GYAAN !

1. Exchange Traded Funds (ETFs) are innovative products, which first came into  existence in the USA in 1993. They have gained prominence over the last few years with over $300 billion invested as of end 2001 in about 360 ETFs globally.
About 60% of trading volume on the American Stock Exchange is from ETFs. Among the popular ones are SPDRs (Spiders) based on the S&P 500 Index, QQQs (Cubes) based on the Nasdaq-100 Index, iSHARES based on MSCI Indices and TRAHK (Tracks) based on the Hang Seng Index.
ETFs provide exposure to an index or a basket of securities that trade on the exchange like a single stock. They have a number of advantages over traditional open-ended funds as they can be bought and sold on the exchange at prices that are usually close to the actual intra-day NAV of the scheme. They are an innovation to traditional mutual funds as they provide investors a fund that closely tracks the performance of an index with the ability to buy/sell on an intra-day basis.
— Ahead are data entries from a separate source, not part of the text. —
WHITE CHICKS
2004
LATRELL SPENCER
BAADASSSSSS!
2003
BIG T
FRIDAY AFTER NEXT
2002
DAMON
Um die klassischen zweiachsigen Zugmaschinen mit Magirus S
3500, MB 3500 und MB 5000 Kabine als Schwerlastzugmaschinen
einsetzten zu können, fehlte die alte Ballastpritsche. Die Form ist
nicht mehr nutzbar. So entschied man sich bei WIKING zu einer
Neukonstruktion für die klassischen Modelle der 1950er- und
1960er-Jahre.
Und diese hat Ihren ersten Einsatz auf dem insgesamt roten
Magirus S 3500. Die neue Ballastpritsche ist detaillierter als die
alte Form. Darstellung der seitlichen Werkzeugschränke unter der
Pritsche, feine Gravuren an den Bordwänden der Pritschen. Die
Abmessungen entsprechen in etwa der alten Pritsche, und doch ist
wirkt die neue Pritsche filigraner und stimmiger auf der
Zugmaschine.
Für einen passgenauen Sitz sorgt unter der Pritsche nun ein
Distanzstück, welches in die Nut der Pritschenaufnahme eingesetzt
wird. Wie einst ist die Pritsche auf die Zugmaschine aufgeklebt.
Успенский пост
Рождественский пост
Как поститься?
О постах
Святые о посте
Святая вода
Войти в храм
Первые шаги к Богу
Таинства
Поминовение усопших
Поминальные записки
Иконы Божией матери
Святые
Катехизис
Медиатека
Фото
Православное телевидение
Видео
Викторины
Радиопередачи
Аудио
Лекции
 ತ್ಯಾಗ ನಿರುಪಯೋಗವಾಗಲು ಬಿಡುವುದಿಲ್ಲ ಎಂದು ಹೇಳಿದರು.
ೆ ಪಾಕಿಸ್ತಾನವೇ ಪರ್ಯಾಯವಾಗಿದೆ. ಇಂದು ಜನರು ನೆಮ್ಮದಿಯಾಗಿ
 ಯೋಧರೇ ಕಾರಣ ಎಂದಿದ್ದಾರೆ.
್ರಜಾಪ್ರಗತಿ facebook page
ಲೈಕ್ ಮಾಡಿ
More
Unlike listed closed-ended funds, which trade at substantial premia or more frequently at discounts to NAV, ETFs are structured in a manner which allows to create new units and redeem outstanding units directly with the fund, thereby ensuring that ETFs trade close to their actual NAVs.


The first ETF in India, "Nifty BeEs" (Nifty Benchmark Exchange Traded Scheme) based on S&P CNX Nifty, was launched in December 2001 by Benchmark Mutual Fund. It is bought and sold like any other stock on NSE
and has all characteristics of an index fund. It would provide returns that closely correspond to the total return of stocks included in Nifty.